L’Antartide e l’Oceania attendono l’eclissi di Sole

eclissiLo scorso 15 Aprile un’eclissi totale di Luna ha interessato parte dell’America e del Pacifico. Ora, a poco meno di due settimane, non per coincidenza, un’eclissi anulare di Sole interesserà alcune aree remote dell’Antartide. L’evento non sarà visibile da gran parte del mondo, e si limiterà ad un’eclissi parziale sull’Oceania occidentale. Giorno 29, data in cui avverrà l’eclissi, la Luna sarà nella fase di novilunio, ad una distanza massima dalla Terra lungo la sua orbita. Ciò determinerà una dimensione apparente nel cielo troppo piccola rispetto al disco apparente del Sole, che al momento dell’allineamento risulterà più grande. Il nostro satellite, pertanto, oscurerà soltanto la parte centrale del Sole lasciandone scoperti i bordi. Un fenomeno noto come “anello di fuoco“, che si limiterà a qualche migliaio di chilometri sul continente antartico. Tuttavia, come già accennato, gran parte del mondo non potrà vedere l’eclissi, ma le fasi parziali saranno visibili su tutta l’Australia, ed in particolare sulla Tasmania. Da Hobart, la capitale, l’eclissi comincerà alle 7:51 (ora italiana), raggiungendo il clou alle 9:00. Procedendo verso nord la visibilità sarà sempre meno favorevole. A Sidney la Luna coprirà il 52% del disco solare, che tramonterà solo due minuti più tardi. Il fenomeno sarà visibile sino al termine sull’Australia occidentale. A Perth l’eclissi comincerà alle 7:17, raggiungerà il culmine alle 8:42 (con il 59% del disco solare oscurato) e terminerà alle 9:59 (ora italiana). La visione dal resto del mondo dovrà limitarsi ad una diretta streaming.

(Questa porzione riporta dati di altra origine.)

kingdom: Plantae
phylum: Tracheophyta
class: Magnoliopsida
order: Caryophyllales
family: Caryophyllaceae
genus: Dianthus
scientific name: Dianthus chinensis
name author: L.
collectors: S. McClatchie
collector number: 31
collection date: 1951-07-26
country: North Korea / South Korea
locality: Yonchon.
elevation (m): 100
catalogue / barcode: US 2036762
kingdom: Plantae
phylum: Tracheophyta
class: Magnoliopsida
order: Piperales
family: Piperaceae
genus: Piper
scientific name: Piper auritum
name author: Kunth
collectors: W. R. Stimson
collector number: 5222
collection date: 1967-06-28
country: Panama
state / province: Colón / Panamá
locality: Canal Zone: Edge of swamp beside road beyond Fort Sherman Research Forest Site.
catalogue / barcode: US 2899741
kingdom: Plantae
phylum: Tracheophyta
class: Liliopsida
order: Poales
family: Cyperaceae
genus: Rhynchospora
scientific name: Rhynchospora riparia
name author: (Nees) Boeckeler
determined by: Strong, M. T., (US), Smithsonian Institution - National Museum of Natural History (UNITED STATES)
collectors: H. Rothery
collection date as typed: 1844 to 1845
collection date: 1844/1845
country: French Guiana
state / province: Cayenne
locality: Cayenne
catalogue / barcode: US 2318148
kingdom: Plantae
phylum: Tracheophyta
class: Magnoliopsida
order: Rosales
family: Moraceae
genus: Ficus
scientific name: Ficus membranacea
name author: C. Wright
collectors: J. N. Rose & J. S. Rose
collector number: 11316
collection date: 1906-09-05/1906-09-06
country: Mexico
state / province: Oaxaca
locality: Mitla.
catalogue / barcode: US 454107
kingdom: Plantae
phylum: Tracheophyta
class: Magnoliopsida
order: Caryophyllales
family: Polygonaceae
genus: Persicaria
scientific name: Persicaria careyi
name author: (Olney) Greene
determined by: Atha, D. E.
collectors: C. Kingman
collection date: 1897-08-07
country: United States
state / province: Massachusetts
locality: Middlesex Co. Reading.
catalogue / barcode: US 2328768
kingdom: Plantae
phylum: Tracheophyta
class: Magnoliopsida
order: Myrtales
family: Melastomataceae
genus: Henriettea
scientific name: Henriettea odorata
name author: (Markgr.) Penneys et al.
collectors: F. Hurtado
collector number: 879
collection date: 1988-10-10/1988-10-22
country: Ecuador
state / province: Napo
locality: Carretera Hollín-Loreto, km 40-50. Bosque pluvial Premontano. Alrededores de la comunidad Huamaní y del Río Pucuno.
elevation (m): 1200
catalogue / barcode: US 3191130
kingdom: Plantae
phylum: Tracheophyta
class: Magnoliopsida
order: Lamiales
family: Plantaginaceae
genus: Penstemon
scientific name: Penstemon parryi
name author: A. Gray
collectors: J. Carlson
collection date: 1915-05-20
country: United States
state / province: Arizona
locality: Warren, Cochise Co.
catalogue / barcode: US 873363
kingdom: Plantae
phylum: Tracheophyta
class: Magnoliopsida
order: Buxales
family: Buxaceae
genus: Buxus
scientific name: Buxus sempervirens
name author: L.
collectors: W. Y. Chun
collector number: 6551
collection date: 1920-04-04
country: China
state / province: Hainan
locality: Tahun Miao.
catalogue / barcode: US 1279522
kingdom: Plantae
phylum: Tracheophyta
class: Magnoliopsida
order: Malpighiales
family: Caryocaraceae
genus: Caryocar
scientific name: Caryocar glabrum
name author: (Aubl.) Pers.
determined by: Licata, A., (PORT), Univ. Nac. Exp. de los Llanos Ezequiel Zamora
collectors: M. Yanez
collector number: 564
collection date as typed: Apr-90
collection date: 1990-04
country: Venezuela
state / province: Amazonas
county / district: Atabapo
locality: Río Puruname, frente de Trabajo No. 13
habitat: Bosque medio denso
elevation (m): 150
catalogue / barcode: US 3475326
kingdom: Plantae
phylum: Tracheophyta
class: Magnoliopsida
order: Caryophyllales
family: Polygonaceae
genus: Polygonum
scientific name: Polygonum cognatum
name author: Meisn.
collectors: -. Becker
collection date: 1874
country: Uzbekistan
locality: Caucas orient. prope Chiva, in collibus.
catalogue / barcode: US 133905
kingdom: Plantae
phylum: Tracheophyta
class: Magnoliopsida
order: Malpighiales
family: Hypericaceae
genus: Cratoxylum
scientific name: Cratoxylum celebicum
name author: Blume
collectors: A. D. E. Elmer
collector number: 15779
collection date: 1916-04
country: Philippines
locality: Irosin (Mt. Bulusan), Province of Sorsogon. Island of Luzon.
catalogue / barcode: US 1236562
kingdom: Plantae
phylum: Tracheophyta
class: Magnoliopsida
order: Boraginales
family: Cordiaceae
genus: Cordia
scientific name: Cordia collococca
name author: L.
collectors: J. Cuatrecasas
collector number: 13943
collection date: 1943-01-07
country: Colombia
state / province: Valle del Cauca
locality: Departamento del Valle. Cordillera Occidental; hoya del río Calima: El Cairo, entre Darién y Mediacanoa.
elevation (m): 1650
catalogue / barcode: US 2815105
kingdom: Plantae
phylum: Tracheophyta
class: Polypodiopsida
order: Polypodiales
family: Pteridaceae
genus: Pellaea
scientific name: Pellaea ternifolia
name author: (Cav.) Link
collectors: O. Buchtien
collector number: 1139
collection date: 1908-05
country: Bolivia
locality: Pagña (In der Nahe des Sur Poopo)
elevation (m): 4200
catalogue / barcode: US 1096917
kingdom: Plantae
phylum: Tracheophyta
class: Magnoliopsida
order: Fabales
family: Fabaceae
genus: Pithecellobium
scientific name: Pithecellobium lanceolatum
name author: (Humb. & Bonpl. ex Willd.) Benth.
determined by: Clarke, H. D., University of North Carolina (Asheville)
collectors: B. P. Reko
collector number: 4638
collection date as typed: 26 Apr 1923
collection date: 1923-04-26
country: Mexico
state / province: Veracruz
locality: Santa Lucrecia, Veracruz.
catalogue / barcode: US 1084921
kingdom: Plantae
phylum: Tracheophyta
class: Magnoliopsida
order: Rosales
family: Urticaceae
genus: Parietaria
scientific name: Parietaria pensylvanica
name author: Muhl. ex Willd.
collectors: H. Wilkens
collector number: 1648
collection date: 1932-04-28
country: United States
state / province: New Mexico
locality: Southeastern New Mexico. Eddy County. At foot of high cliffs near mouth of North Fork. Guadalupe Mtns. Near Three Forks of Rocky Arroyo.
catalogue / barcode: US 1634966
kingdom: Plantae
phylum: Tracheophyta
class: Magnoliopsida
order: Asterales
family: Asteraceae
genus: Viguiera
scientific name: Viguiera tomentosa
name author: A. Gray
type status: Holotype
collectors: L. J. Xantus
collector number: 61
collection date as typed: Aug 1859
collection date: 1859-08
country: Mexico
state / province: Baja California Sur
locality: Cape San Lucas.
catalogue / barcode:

eclissiCOME OSSERVARLA – Un’eclissi solare, e di conseguenza il Sole, non dev’essere MAI osservata ad occhio nudo senza l’ausilio di protezioni. Nè tantonemo attraverso strumenti non dotati di filtri. La visione della nostra stella senza le opportune precauzioni può provocare gravi lesioni oculari, sino alla perdita totale della vista. Il pericolo non proviene dalle eclissi, ma dal desiderio delle persone di osservarle, di superare il riflesso naturale che ci costringe a distogliere lo sguardo dalla nostra stella. Il modo più sicuro che visualizzare l’evento è quello di proiettare la sua immagine; ciò può essere fatto con l’aiuto di un cartoncino o con una fotocamera a foro stenopeico. In assenza di tale strumento è consigliabile un vetrino da saldatore, facilmente acquistabile dagli appositi rivenditori. Nel caso in cui si volesse utilizzare un telescopio o un binocolo, è bene anteporre dinanzi all’obiettivo un filtro in Mylar. Da evitare i filtri in dotazione ai piccoli telescopi da avvitare agli oculari. Tali filtri, infatti, raccolgono la luce già concentrata dagli specchi primari, rischiando di rompersi e di danneggiare la retina del nostro occhio. Per mettere in pratica tali accorgimenti dovremo attendere il 20 Marzo 2015, quando un’eclissi parziale di Sole sarà visibile anche dall’Italia.